Reproduce exactly, and exclusively, the lines from the line containing "вмешательство в конструктивные" through the final line of the listing below.

START Material shown

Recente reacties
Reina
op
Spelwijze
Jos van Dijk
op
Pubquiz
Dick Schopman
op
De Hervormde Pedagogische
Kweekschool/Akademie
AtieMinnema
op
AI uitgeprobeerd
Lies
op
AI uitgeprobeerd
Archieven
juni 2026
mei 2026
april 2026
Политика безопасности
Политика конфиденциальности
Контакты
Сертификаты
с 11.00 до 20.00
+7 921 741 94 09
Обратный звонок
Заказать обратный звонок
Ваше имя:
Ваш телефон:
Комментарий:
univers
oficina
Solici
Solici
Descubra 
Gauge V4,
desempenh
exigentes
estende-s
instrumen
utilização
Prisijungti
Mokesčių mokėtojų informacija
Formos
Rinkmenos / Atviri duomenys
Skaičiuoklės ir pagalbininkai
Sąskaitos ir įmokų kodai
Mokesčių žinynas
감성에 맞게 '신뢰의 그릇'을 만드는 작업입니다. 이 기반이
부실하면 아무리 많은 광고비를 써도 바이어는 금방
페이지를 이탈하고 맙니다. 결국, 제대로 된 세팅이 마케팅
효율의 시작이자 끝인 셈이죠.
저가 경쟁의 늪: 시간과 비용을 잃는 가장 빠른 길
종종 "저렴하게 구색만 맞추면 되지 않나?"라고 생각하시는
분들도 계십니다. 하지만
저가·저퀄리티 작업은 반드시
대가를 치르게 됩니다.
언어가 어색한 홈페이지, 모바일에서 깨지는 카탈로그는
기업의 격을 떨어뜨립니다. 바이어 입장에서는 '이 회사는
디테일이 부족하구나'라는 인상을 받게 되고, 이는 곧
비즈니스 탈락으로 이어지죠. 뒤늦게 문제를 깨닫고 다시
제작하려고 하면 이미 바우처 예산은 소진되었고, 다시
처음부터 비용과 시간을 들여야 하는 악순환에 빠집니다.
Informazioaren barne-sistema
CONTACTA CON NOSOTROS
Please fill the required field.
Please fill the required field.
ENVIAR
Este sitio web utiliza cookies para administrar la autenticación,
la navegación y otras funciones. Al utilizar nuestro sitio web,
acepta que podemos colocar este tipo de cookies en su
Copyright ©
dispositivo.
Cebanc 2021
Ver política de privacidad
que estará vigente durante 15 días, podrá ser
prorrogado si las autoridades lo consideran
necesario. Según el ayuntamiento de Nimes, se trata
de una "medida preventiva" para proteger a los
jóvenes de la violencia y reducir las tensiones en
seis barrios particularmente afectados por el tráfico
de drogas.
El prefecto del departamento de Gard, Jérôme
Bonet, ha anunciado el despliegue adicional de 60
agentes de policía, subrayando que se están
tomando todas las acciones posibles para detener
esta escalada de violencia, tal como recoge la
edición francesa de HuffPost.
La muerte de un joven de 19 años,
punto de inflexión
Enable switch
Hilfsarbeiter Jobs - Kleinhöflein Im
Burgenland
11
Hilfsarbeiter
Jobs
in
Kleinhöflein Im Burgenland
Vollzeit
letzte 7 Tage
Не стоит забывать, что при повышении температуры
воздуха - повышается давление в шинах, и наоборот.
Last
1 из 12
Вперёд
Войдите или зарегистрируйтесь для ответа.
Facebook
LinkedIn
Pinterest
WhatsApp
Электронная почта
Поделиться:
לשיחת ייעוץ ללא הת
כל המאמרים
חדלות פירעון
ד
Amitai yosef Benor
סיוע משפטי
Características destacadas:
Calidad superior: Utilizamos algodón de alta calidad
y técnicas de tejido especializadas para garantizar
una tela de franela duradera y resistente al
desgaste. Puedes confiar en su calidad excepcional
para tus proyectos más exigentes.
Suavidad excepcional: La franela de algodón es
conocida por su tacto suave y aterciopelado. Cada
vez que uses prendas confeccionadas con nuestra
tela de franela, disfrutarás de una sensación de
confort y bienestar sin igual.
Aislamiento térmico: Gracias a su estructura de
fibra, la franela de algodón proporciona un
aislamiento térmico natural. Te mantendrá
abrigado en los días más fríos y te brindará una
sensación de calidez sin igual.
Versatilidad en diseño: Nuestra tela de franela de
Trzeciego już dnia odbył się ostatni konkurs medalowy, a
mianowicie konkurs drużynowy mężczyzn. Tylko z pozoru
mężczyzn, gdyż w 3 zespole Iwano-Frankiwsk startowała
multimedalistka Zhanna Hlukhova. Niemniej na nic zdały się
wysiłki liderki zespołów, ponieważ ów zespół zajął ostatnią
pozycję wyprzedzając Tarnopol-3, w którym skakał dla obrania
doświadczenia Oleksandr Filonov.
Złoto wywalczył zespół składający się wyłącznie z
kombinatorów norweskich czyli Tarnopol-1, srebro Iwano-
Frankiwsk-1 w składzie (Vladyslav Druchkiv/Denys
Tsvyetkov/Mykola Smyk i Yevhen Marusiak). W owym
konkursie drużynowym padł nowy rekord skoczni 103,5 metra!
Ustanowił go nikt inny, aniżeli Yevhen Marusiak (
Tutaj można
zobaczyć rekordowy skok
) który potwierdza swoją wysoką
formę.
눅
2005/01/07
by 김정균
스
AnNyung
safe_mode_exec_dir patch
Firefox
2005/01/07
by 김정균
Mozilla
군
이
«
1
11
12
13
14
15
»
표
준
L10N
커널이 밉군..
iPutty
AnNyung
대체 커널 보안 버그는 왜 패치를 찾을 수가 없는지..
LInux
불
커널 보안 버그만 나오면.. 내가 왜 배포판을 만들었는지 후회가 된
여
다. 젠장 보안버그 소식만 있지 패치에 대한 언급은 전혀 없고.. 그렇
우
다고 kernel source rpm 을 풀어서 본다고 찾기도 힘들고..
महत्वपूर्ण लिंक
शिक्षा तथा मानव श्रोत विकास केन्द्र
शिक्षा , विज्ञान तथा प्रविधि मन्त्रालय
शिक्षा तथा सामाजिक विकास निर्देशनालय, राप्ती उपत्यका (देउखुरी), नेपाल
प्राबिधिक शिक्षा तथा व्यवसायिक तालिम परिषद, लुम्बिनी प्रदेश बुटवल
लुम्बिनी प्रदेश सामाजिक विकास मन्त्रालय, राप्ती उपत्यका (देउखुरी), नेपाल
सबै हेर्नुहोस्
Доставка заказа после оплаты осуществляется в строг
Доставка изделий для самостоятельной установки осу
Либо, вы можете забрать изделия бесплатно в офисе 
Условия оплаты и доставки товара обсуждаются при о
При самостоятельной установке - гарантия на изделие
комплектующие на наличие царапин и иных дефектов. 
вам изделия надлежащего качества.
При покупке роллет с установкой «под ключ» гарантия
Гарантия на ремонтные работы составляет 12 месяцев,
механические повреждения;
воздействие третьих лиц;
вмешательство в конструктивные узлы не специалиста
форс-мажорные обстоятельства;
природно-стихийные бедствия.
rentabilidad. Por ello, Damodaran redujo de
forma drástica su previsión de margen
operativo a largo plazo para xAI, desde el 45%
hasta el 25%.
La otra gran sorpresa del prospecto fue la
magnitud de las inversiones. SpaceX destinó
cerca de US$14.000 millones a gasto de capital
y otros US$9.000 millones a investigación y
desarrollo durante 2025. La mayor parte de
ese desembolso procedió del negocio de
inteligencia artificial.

END Material shown

Task answer:
вмешательство в конструктивные узлы не специалиста
форс-мажорные обстоятельства;
природно-стихийные бедствия.
rentabilidad. Por ello, Damodaran redujo de
forma drástica su previsión de margen
operativo a largo plazo para xAI, desde el 45%
hasta el 25%.
La otra gran sorpresa del prospecto fue la
magnitud de las inversiones. SpaceX destinó
cerca de US$14.000 millones a gasto de capital
y otros US$9.000 millones a investigación y
desarrollo durante 2025. La mayor parte de
ese desembolso procedió del negocio de
inteligencia artificial.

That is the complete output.